8) Calculate the mean finishing time for male and female participants separately. Name your variables `male_finish_mean` and `female_finish_mean`.

In [29]:
#### YOUR CODE HERE ####
male_finish_mean = male_finish.mean()
female_finish_mean = female_finish.mean()
print(male_finish_mean)
print(female_finish_mean)

5.799159782400031
6.291841988756132


In [28]:
# This is an ANSWER CHECK cell.
# Don't alter this cell if you want accurate feedback
#------------------------------------------------------------------------------#

# check the values of the means
assert  round(male_finish_mean, 2) == 5.80, 'Did you use the .mean() method?'
assert  round(female_finish_mean, 2) == 6.29, 'Did you use the .mean() method?'
print('Correct! Continue to the next question')

Correct! Continue to the next question


9) Calculate standard deviation of the mean finishing time for male and female participants separately. Name your variables `male_finish_std` and `female_finish_std`.

In [30]:
#### YOUR CODE HERE ####
male_finish_std = male_finish.std()
female_finish_std = female_finish.std()
print(male_finish_std)
print(female_finish_std)

1.100676340530379
0.896690100351361


In [31]:
# This is an ANSWER CHECK cell.
# Don't alter this cell if you want accurate feedback
#------------------------------------------------------------------------------#

# check the values of the standard deviations
assert  round(male_finish_std, 2) == 1.10, 'Did you use the .std() method?'
assert  round(female_finish_std, 2) == 0.90, 'Did you use the .std() method?'
print('Correct! Continue to the next question')
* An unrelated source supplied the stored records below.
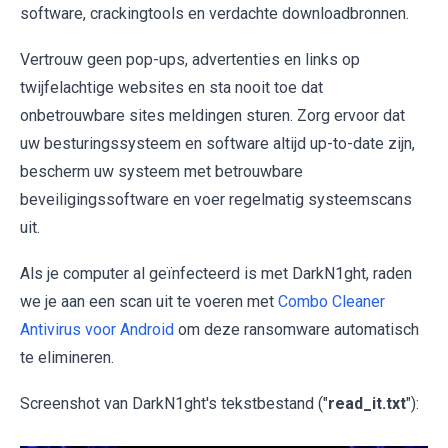
software, crackingtools en verdachte downloadbronnen.
Vertrouw geen pop-ups, advertenties en links op
twijfelachtige websites en sta nooit toe dat
onbetrouwbare sites meldingen sturen. Zorg ervoor dat
uw besturingssysteem en software altijd up-to-date zijn,
bescherm uw systeem met betrouwbare
beveiligingssoftware en voer regelmatig systeemscans
uit.
Als je computer al geïnfecteerd is met DarkN1ght, raden
we je aan een scan uit te voeren met
Combo Cleaner
Antivirus voor Android
om deze ransomware automatisch
te elimineren.
Screenshot van DarkN1ght's tekstbestand ("
read_it.txt
"):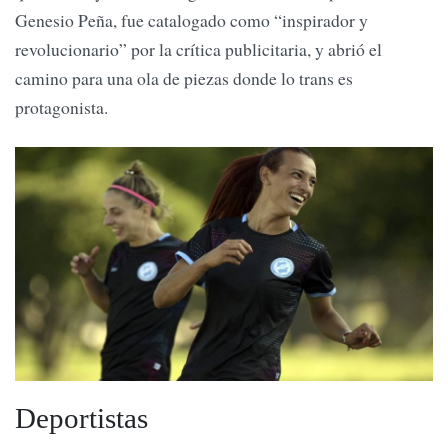
Genesio Peña, fue catalogado como “inspirador y
revolucionario” por la crítica publicitaria, y abrió el
camino para una ola de piezas donde lo trans es
protagonista.
Deportistas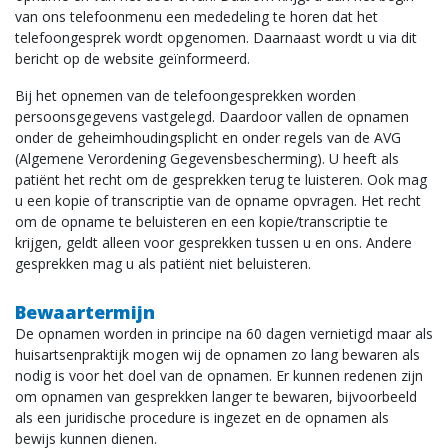
van ons telefoonmenu een mededeling te horen dat het
telefoongesprek wordt opgenomen. Daarnaast wordt u via dit
bericht op de website geïnformeerd.
Bij het opnemen van de telefoongesprekken worden
persoonsgegevens vastgelegd. Daardoor vallen de opnamen
onder de geheimhoudingsplicht en onder regels van de AVG
(Algemene Verordening Gegevensbescherming). U heeft als
patiënt het recht om de gesprekken terug te luisteren. Ook mag
u een kopie of transcriptie van de opname opvragen. Het recht
om de opname te beluisteren en een kopie/transcriptie te
krijgen, geldt alleen voor gesprekken tussen u en ons. Andere
gesprekken mag u als patiënt niet beluisteren.
Bewaartermijn
De opnamen worden in principe na 60 dagen vernietigd maar als
huisartsenpraktijk mogen wij de opnamen zo lang bewaren als
nodig is voor het doel van de opnamen. Er kunnen redenen zijn
om opnamen van gesprekken langer te bewaren, bijvoorbeeld
als een juridische procedure is ingezet en de opnamen als
bewijs kunnen dienen.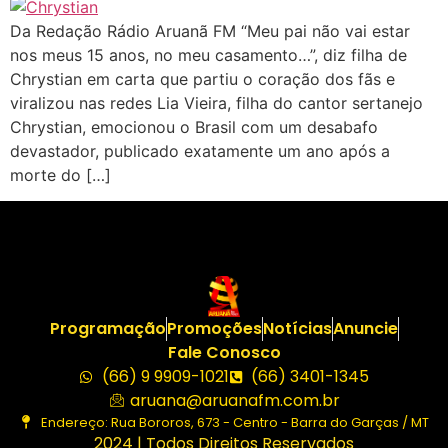
Da Redação Rádio Aruanã FM “Meu pai não vai estar
nos meus 15 anos, no meu casamento…”, diz filha de
Chrystian em carta que partiu o coração dos fãs e
viralizou nas redes Lia Vieira, filha do cantor sertanejo
Chrystian, emocionou o Brasil com um desabafo
devastador, publicado exatamente um ano após a
morte do […]
Programação
Promoções
Notícias
Anuncie
Fale Conosco
(66) 9 9909-1021
(66) 3401-1345
aruana@aruanafm.com.br
Endereço: Rua Bororos, 673 - Centro - Barra do Garças / MT
2024 | Todos Direitos Reservados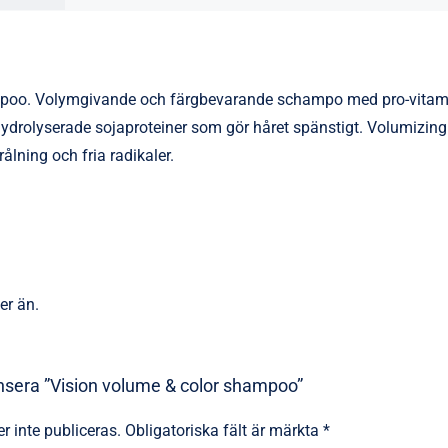
mpoo. Volymgivande och färgbevarande schampo med pro-vitam
h hydrolyserade sojaproteiner som gör håret spänstigt. Volumizi
ålning och fria radikaler.
er än.
ensera ”Vision volume & color shampoo”
 inte publiceras.
Obligatoriska fält är märkta
*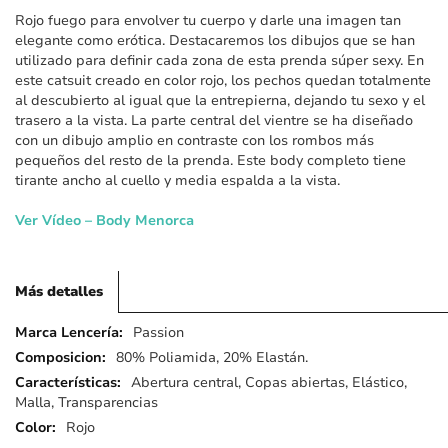
imágenes
Rojo fuego para envolver tu cuerpo y darle una imagen tan
elegante como erótica. Destacaremos los dibujos que se han
utilizado para definir cada zona de esta prenda súper sexy. En
este catsuit creado en color rojo, los pechos quedan totalmente
al descubierto al igual que la entrepierna, dejando tu sexo y el
trasero a la vista. La parte central del vientre se ha diseñado
con un dibujo amplio en contraste con los rombos más
pequeños del resto de la prenda. Este body completo tiene
tirante ancho al cuello y media espalda a la vista.
Ver Vídeo – Body Menorca
Más detalles
Más
Passion
detalles
80% Poliamida, 20% Elastán.
Abertura central, Copas abiertas, Elástico,
Malla, Transparencias
Rojo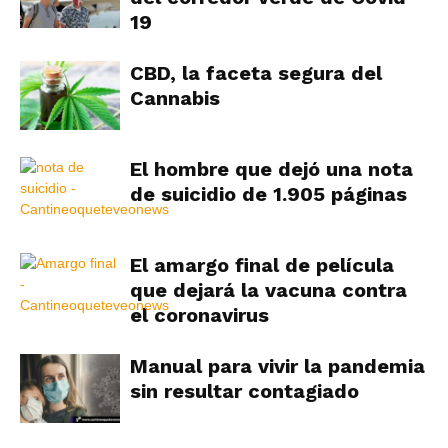
19
CBD, la faceta segura del
Cannabis
El hombre que dejó una nota
de suicidio de 1.905 páginas
El amargo final de película
que dejará la vacuna contra
el coronavirus
Manual para vivir la pandemia
sin resultar contagiado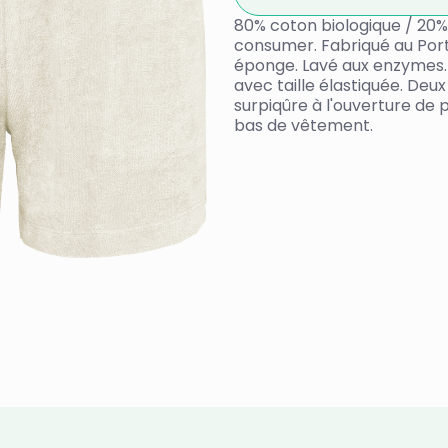
80% coton biologique / 20%
consumer. Fabriqué au Port
éponge. Lavé aux enzymes. 
avec taille élastiquée. Deu
surpiqûre à l'ouverture de 
bas de vêtement.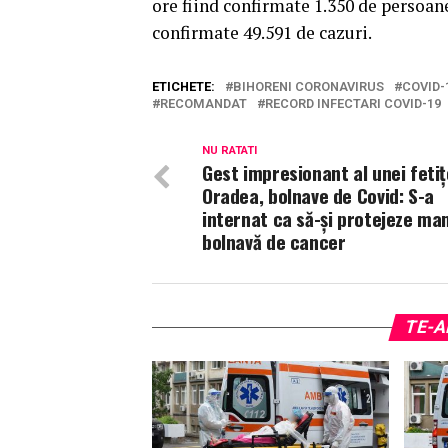
ore fiind confirmate 1.350 de persoan
confirmate 49.591 de cazuri.
ETICHETE:
BIHORENI CORONAVIRUS
COVID-
RECOMANDAT
RECORD INFECTARI COVID-19
NU RATATI
Gest impresionant al unei fetiț
Oradea, bolnave de Covid: S-a
internat ca să-și protejeze m
bolnavă de cancer
TE-A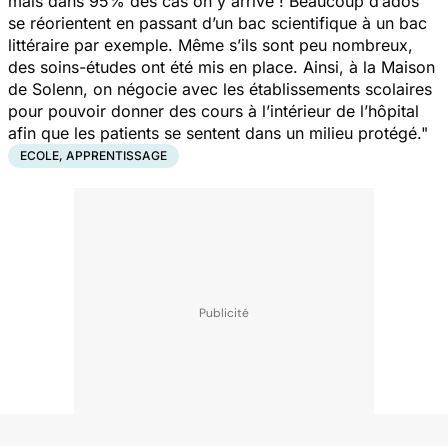
mais dans 95% des cas on y arrive ! Beaucoup d’ados
se réorientent en passant d’un bac scientifique à un bac
littéraire par exemple. Même s’ils sont peu nombreux,
des
soins-études
ont été mis en place. Ainsi, à la Maison
de Solenn, on négocie avec les établissements scolaires
pour pouvoir donner des cours à l’intérieur de l’hôpital
afin que les patients se sentent dans un milieu protégé."
ECOLE, APPRENTISSAGE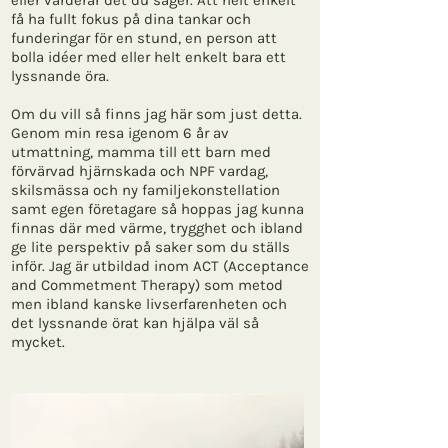
eller värderar det du säger. Att helt enkelt
få ha fullt fokus på dina tankar och
funderingar för en stund, en person att
bolla idéer med eller helt enkelt bara ett
lyssnande öra.
Om du vill så finns jag här som just detta.
Genom min resa igenom 6 år av
utmattning, mamma till ett barn med
förvärvad hjärnskada och NPF vardag,
skilsmässa och ny familjekonstellation
samt egen företagare så hoppas jag kunna
finnas där med värme, trygghet och ibland
ge lite perspektiv på saker som du ställs
inför. Jag är utbildad inom ACT (Acceptance
and Commetment Therapy) som metod
men ibland kanske livserfarenheten och
det lyssnande örat kan hjälpa väl så
mycket.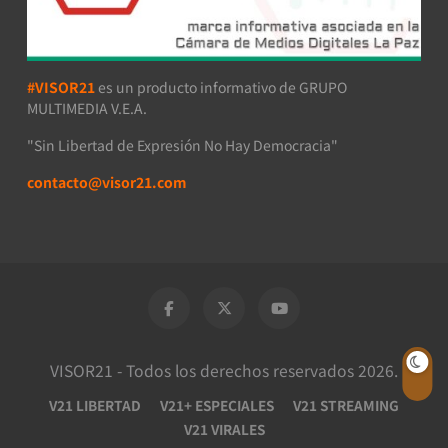
#VISOR21
es un producto informativo de GRUPO
MULTIMEDIA V.E.A.
"Sin Libertad de Expresión No Hay Democracia"
contacto@visor21.com
VISOR21 - Todos los derechos reservados 2026.
V21 LIBERTAD
V21+ ESPECIALES
V21 STREAMING
V21 VIRALES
Correct! Continue to the next question


10) Conduct a 2-sample t-test to test your hypotheses.
* Assign the t-statistic to a variable called `disney_tval`
* Assign the p-value to a variable called `disney_pval`

Hint: The function returns two values and you can assign them with one line (example):

`variable1, variable2` = `some.function(arguments)`

In [32]:
# Use the 'ttest_ind' from the stats package
from scipy import stats

#### YOUR CODE HERE ####
disney_tval, disney_pval = stats.stats.ttest_ind(male_finish, female_finish)
print(disney_tval)
print(disney_pval)

-29.27857393997243
5.485138013952879e-183


11) Report your conclusion at the 0.05 significance level.

The low p-value means that the chosen mean will be very unlikely to show up in observations. Therefore, we have to reject the null hypothesis that the mean time between males and females would be no different.



---



In your own words: 

12) Explain the Central Limit Theorem.
-  No matter the distribution that the sample is pulled from, if the sample size is large enough, it's mean will be close to the population mean.

13) Describe the Normal Distribution.
-  Almost all observations are right near the mean and few are far away.

14) Describe the relationship between the Normal distribution and the t-distribution.
-  By finding t-values from multiple samples, those values can be plotted to show a t-distribution.

15) Write about who William Sealy Gosset was.
-  Gosset worked as head brewer and in quality assurance at Guiness. He came up with the idea that one or multiple sample sizes can change the distribution.

#Portfolio Project Milestone

Write the first draft of your research question.  This is a question that should be answerable with two visualizations and a blog post.  

You should have selected a dataset and have a good idea what your research question is by the end of the day.  If you don't - please ask for help from your instructor, track team or mentor.